作业要求:
A) 这段谈《文心雕龙》用字的摘录附有一份特殊用字统计。请列出其中运用次数超过150次的全部字。
B) 请照原样抄录这段谈《文心雕龙》用字的摘录中的一部分。从含有“由于汉字绝大多数是单音节字,所以中国文章”的字句开始,到“字眼,在当时可谓特立独行了。”为止。
C) 请根据这段谈《文心雕龙》用字的摘录回答下列问题:
(i) 胡纬所著《〈文心雕龙〉字义通释》是哪年哪月出版的?
(ii) 陈书良先生分析的一级词和二级词一共有多少个?
(iii) 刘勰的哪句话表明平常拙朴的字眼也能表达巧妙的文义?

摘录:

六朝文风,当时人崇尚丽辞到了诡巧的地步:“自近代辞人,率好诡巧。”(《文心雕龙·定势篇》)刘勰虽然也喜欢文章言辞漂亮,但反对诡异之辞,刘勰说:“拙辞或孕于巧义。”(《文心雕龙·神思篇》)就是说,平常拙朴的字眼也能表达巧妙的文义。目前尚无精准的大数据统计对《文心雕龙》到底用了哪些字(重复使用算一个字)、哪些字最常用等问题进行详尽分析。但我们通过阅读《文心雕龙》文本,也不难看出,刘勰的思想在《文心雕龙》行文中得到较好落实——有学者曾经对《文心雕龙》特殊用字的运用情况进行了统计。情况如下(括号内数字为运用次数):
神(61)、心(112)、质(34)、文(584)、情(149)、志(82)、事(169)、采(101)、体(192)、通(70)、变(66)、辞(346)、奇(49)、正(82)、习(11)、学(52)、才(120)、气(81)、深(58)、诡(32)、风(112)、清(46)、杂(52)、信(29)、诞(9)、义(136)、贞(12)、回(10)、约(32)、芜(5)、丽(59)、淫(20)、典(71)、雅(94)、远(51)、奥(18)、精(49)、显(27)、附(37)、繁(55)、缛(16)、壮(19)、新(47)、轻(24)、靡(31)(见“《文心雕龙》特殊用字在全书之分布表”,胡纬著《〈文心雕龙〉字义通释》,附录二,〔香港〕文德文化事业有限公司1997年2月版)
由于汉字绝大多数是单音节字,所以中国文章学所说的字法,实际上就是词法。陈书良先生曾对《文心雕龙》中的一些重要词进行过分析,分两个等级,其中一级词有18个:道、才、气、物、心、象、志、风、文、体、奇、赋、隐秀、采、通变、规矩、司契、圆等,每个一级词下面又分若干二级词,两级一共175个词。如“心”下面有10个二级词:心、素心、成心、文心、神、思、思绪、思理、神思、虚静等。(《〈文心雕龙〉释名》)刘勰所用的一级词和二级词,都是常见词,没有一个生僻难懂的。考虑到刘勰所在的魏晋南北朝时期,无论是从时代风气还是骈体文的要求来说,当时人都崇尚华辞丽藻甚至到了追新逐异之地步,刘勰多用平常字眼,在当时可谓特立独行了。

图表理解数据
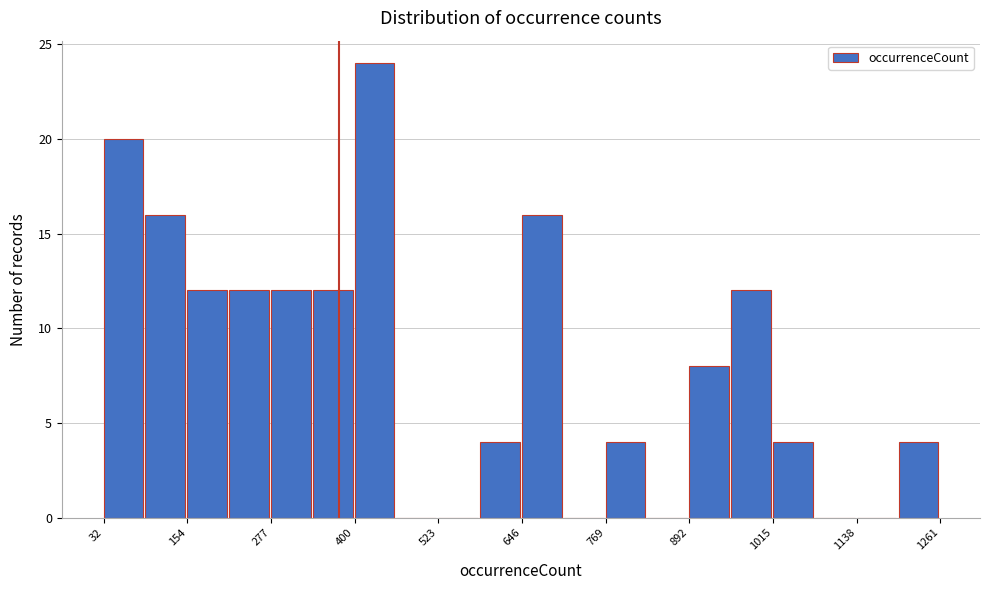

Around what value on the x-axis is the tallest bar? Give the approximate position of its centre, as read against the axis.

420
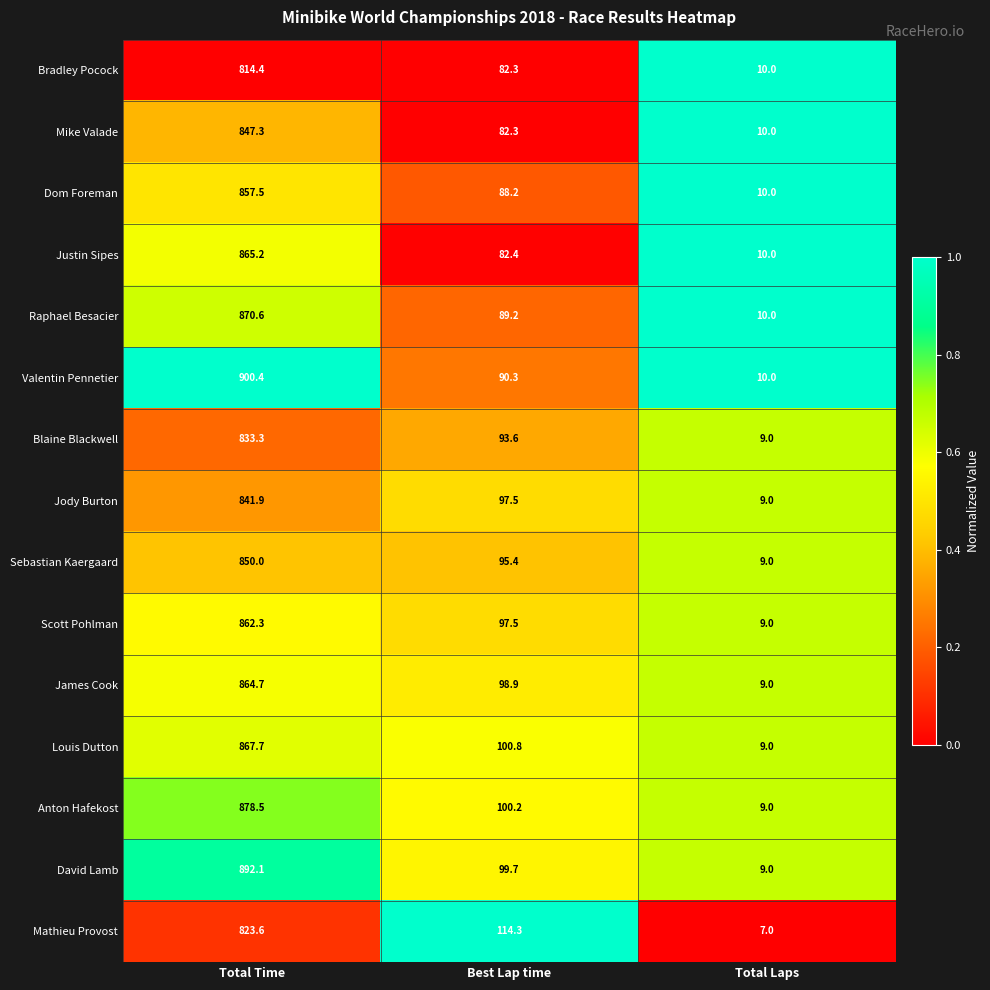

What is the total value across all series at Total Laps?

139.0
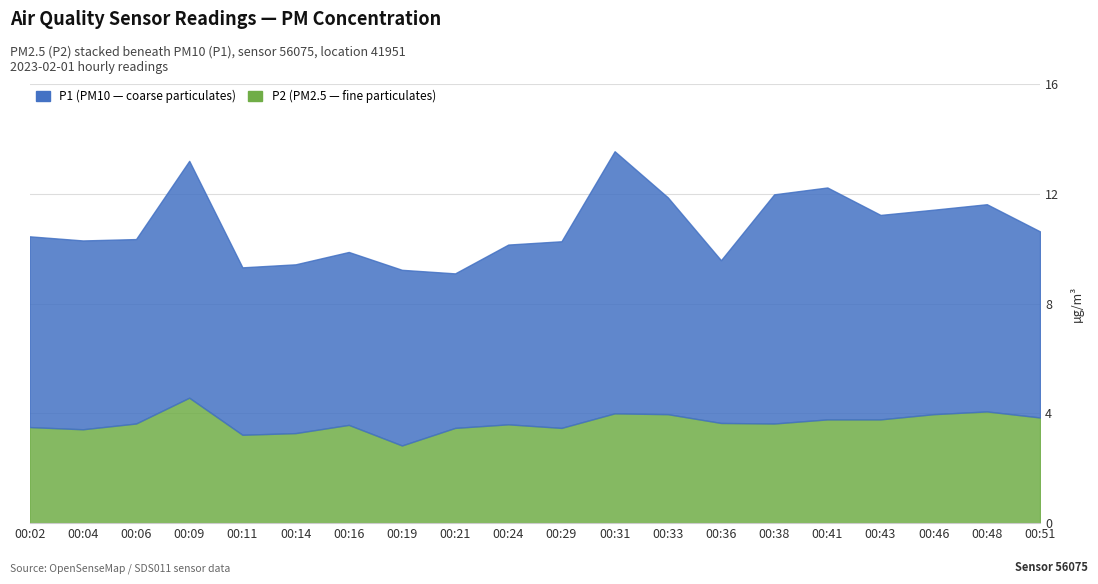

Is it true that P1 equals 1.6 at 00:24?

False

练习结果:
A) 文、辞、体、事

B)
由于汉字绝大多数是单音节字,所以中国文章学所说的字法,实际上就是词法。陈书良先生曾对《文心雕龙》中的一些重要词进行过分析,分两个等级,其中一级词有18个:道、才、气、物、心、象、志、风、文、体、奇、赋、隐秀、采、通变、规矩、司契、圆等,每个一级词下面又分若干二级词,两级一共175个词。如“心”下面有10个二级词:心、素心、成心、文心、神、思、思绪、思理、神思、虚静等。(《〈文心雕龙〉释名》)刘勰所用的一级词和二级词,都是常见词,没有一个生僻难懂的。考虑到刘勰所在的魏晋南北朝时期,无论是从时代风气还是骈体文的要求来说,当时人都崇尚华辞丽藻甚至到了追新逐异之地步,刘勰多用平常字眼,在当时可谓特立独行了。

C)
(i) 1997年2月。
(ii) 175个。
(iii) “拙辞或孕于巧义。”